▶ Work order:
Please retype the entries below word for word, from the line with "What lens and" up to and including the line with "-0.481337, 0.869972, -1.223815]]". Leave the pictures out of your answer.

▶ Supplied records:

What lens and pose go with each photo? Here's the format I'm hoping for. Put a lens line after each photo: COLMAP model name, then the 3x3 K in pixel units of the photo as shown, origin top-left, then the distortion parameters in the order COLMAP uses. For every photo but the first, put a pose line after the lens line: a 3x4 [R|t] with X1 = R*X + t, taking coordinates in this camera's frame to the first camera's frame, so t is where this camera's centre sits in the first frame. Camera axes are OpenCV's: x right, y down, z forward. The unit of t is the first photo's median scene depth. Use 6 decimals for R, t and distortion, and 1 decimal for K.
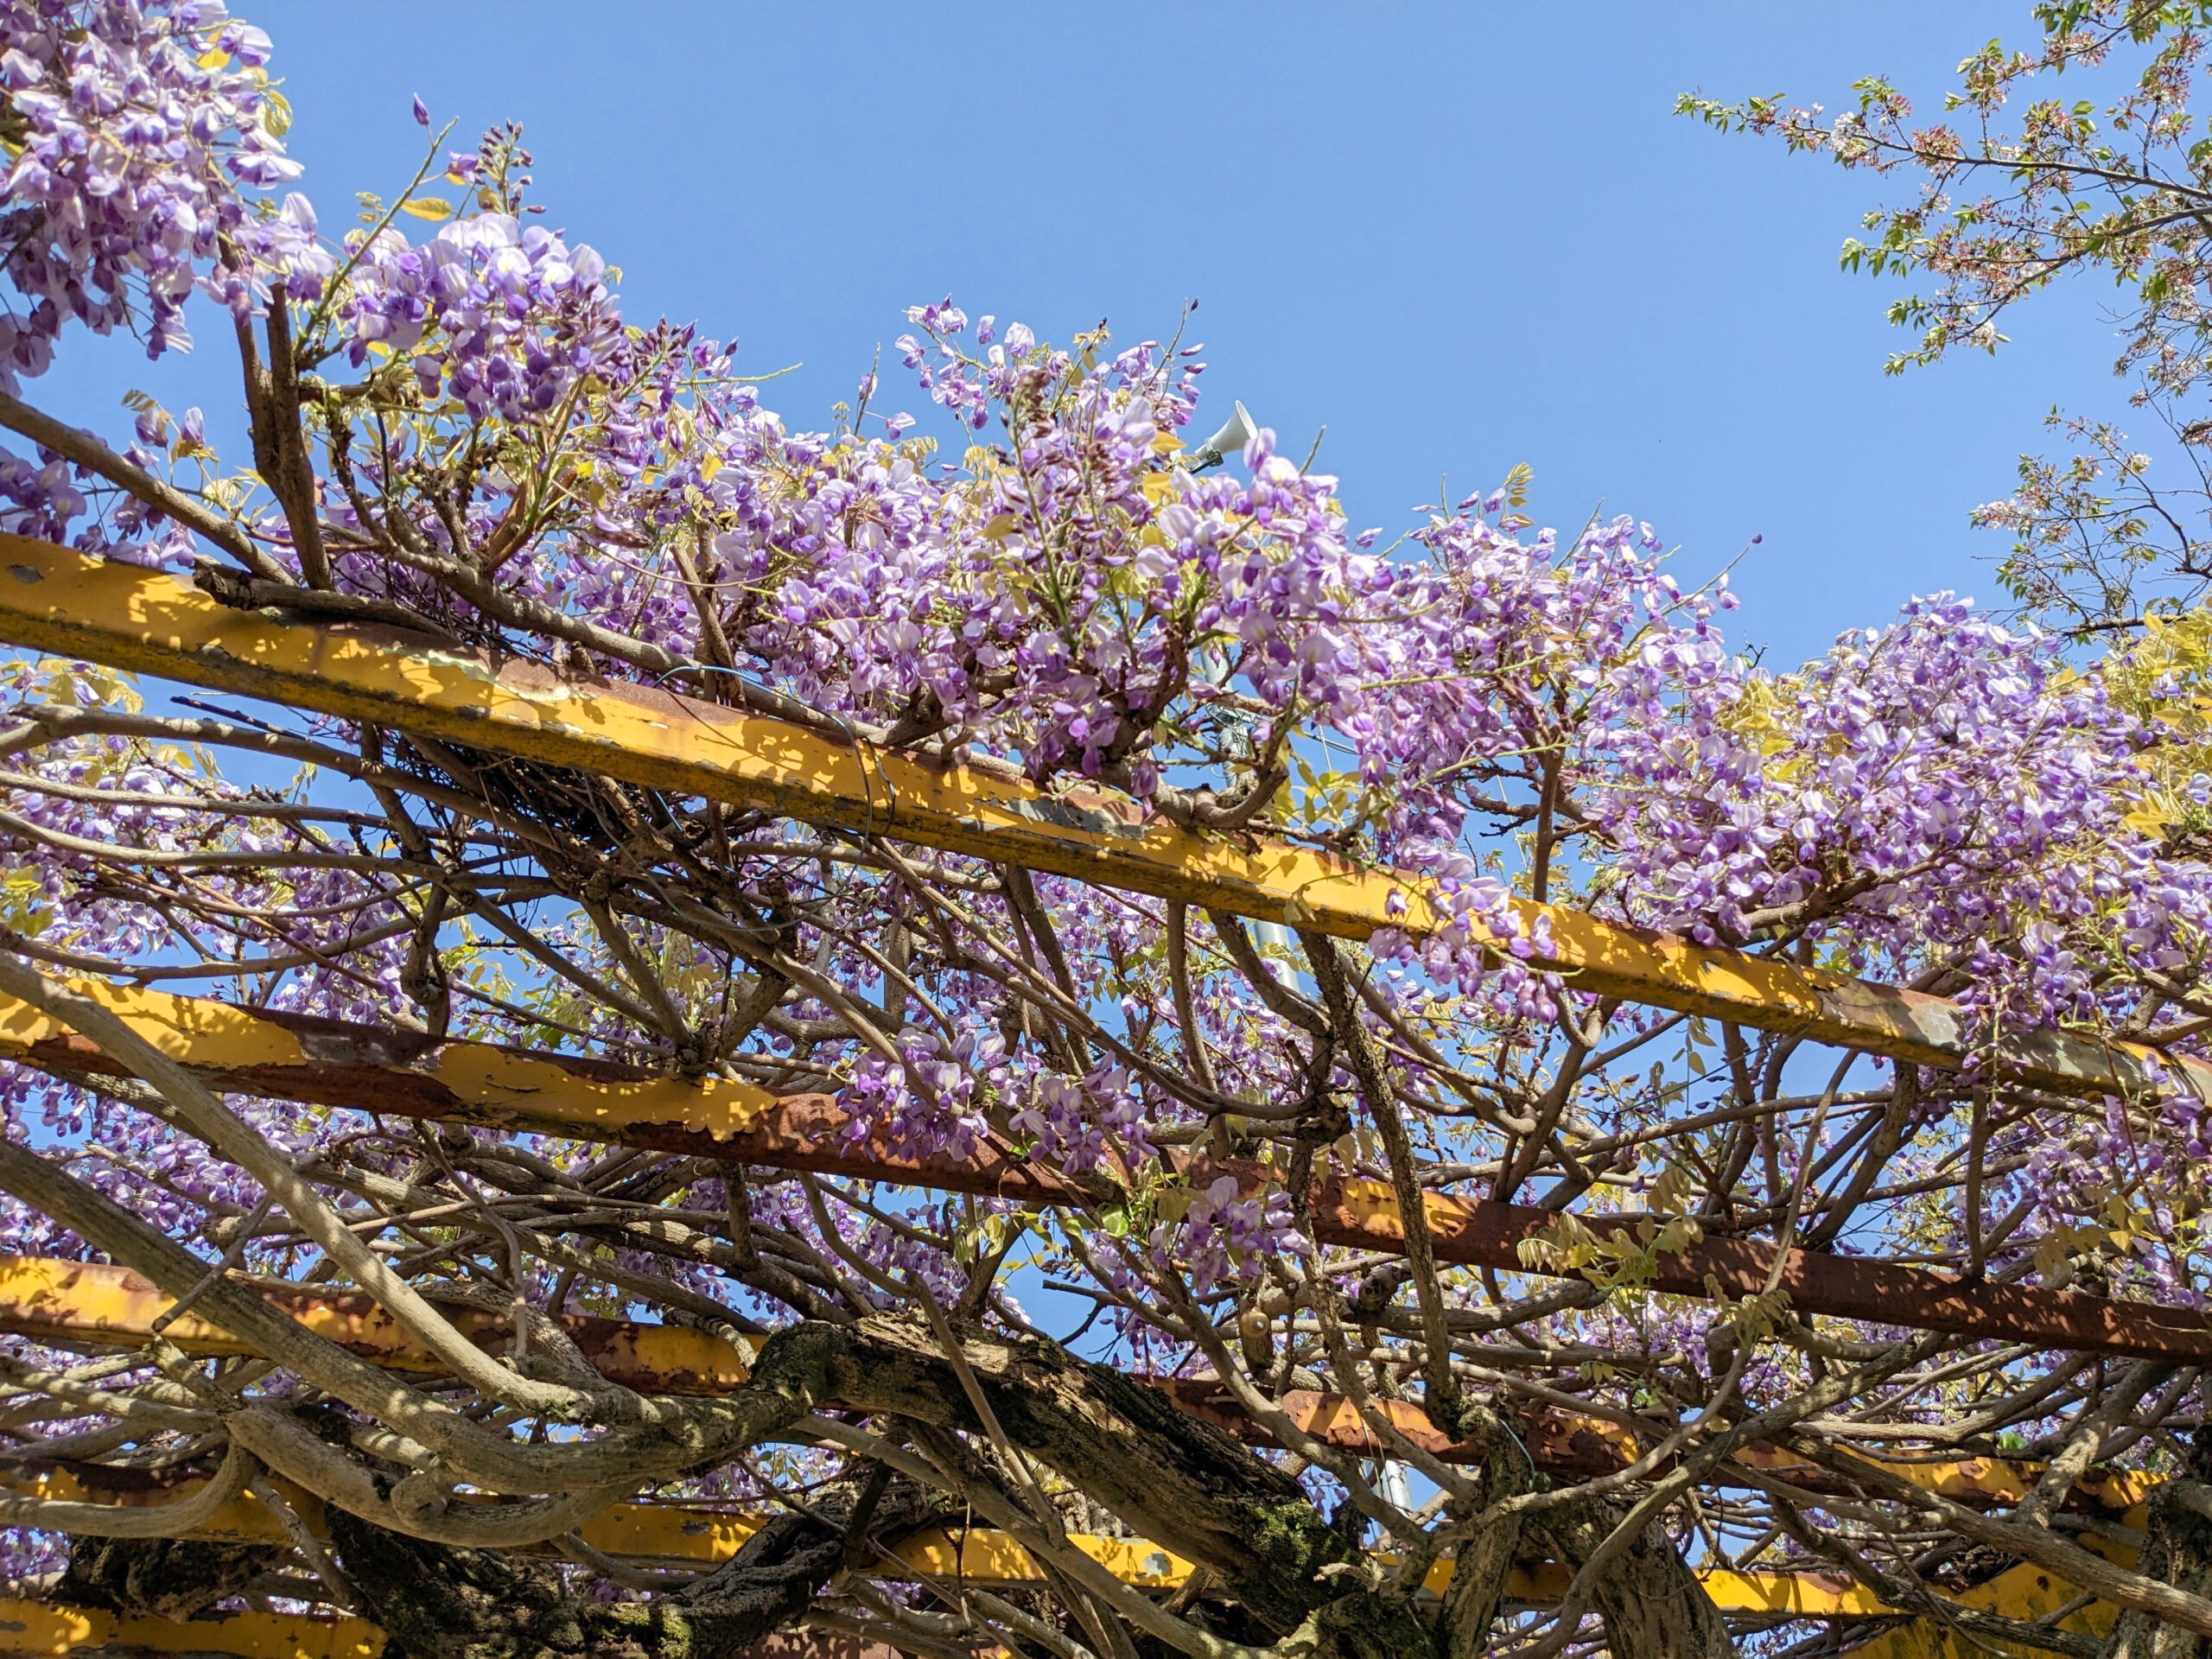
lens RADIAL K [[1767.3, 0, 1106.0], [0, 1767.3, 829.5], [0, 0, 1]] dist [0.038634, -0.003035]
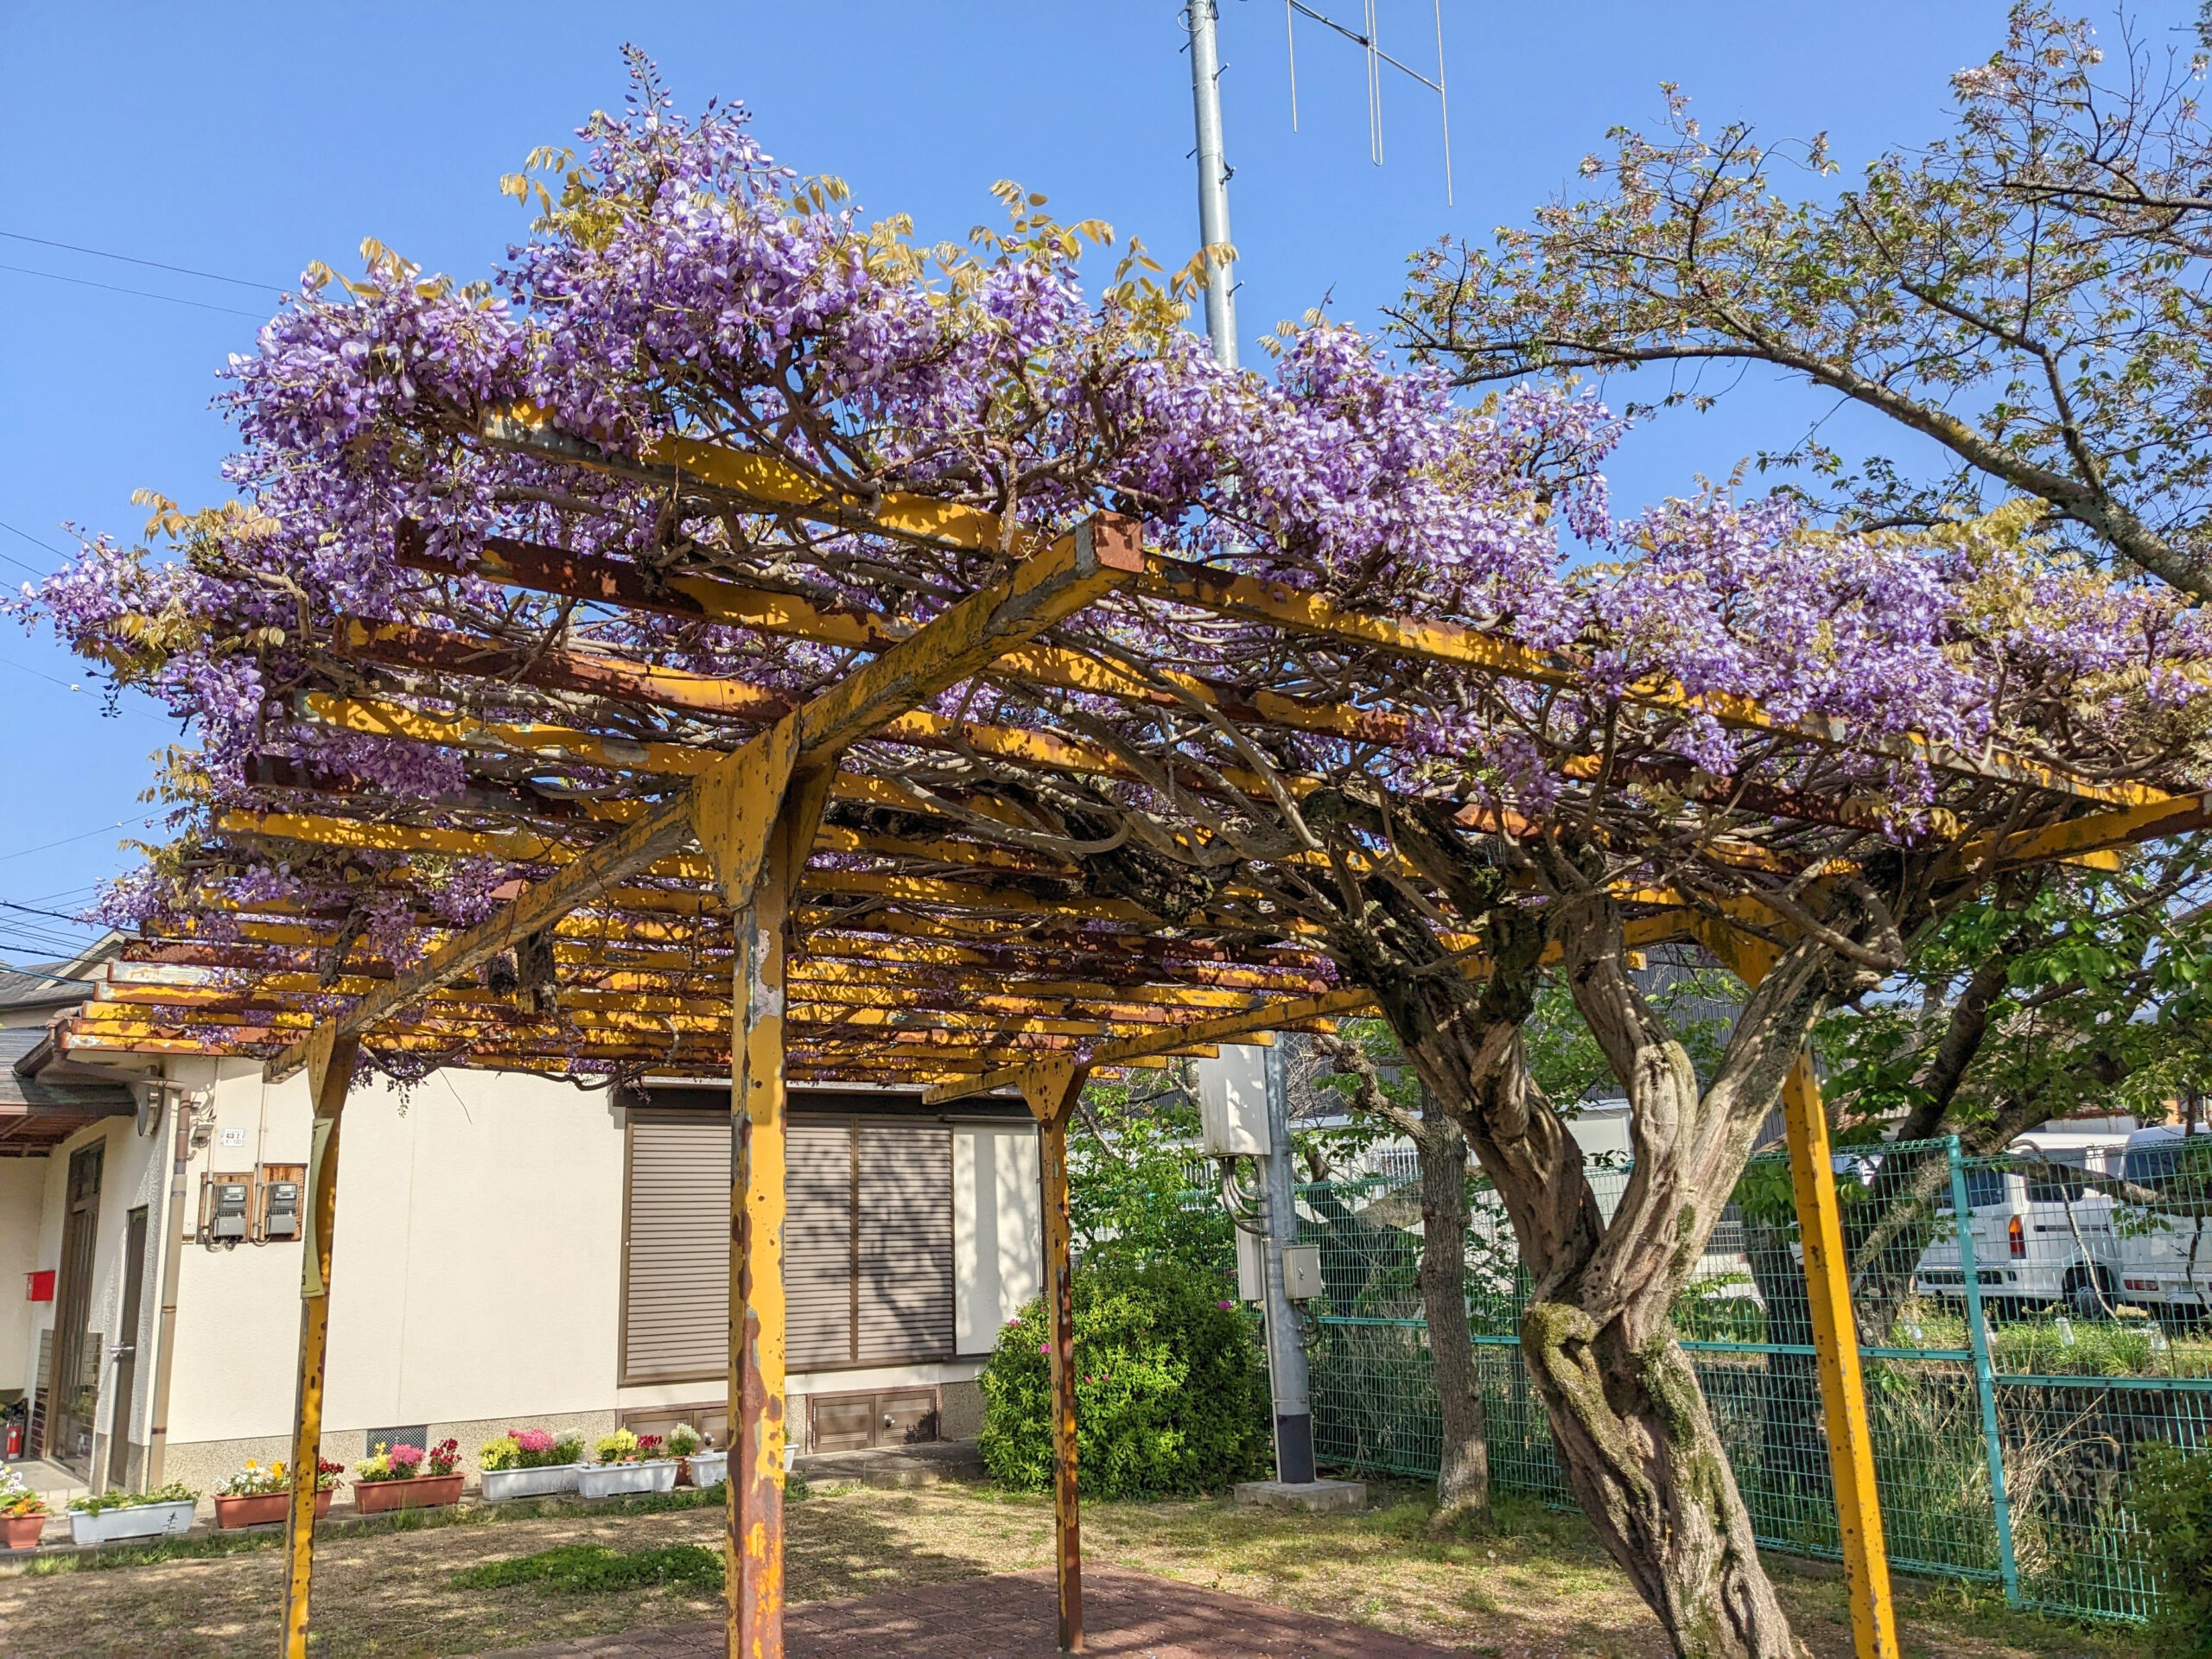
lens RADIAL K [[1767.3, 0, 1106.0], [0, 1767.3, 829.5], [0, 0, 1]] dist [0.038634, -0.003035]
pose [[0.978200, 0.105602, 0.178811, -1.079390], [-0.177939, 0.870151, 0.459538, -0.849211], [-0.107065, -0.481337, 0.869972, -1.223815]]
---
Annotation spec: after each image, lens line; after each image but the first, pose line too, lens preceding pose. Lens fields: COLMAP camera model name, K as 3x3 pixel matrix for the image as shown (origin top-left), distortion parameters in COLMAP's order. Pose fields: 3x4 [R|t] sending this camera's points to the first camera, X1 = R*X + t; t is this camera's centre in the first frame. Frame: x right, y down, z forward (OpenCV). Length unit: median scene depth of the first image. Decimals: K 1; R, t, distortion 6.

▶ Your response:
What lens and pose go with each photo? Here's the format I'm hoping for. Put a lens line after each photo: COLMAP model name, then the 3x3 K in pixel units of the photo as shown, origin top-left, then the distortion parameters in the order COLMAP uses. For every photo but the first, put a pose line after the lens line: a 3x4 [R|t] with X1 = R*X + t, taking coordinates in this camera's frame to the first camera's frame, so t is where this camera's centre sits in the first frame. Camera axes are OpenCV's: x right, y down, z forward. The unit of t is the first photo's median scene depth. Use 6 decimals for R, t and distortion, and 1 decimal for K.
lens RADIAL K [[1767.3, 0, 1106.0], [0, 1767.3, 829.5], [0, 0, 1]] dist [0.038634, -0.003035]
lens RADIAL K [[1767.3, 0, 1106.0], [0, 1767.3, 829.5], [0, 0, 1]] dist [0.038634, -0.003035]
pose [[0.978200, 0.105602, 0.178811, -1.079390], [-0.177939, 0.870151, 0.459538, -0.849211], [-0.107065, -0.481337, 0.869972, -1.223815]]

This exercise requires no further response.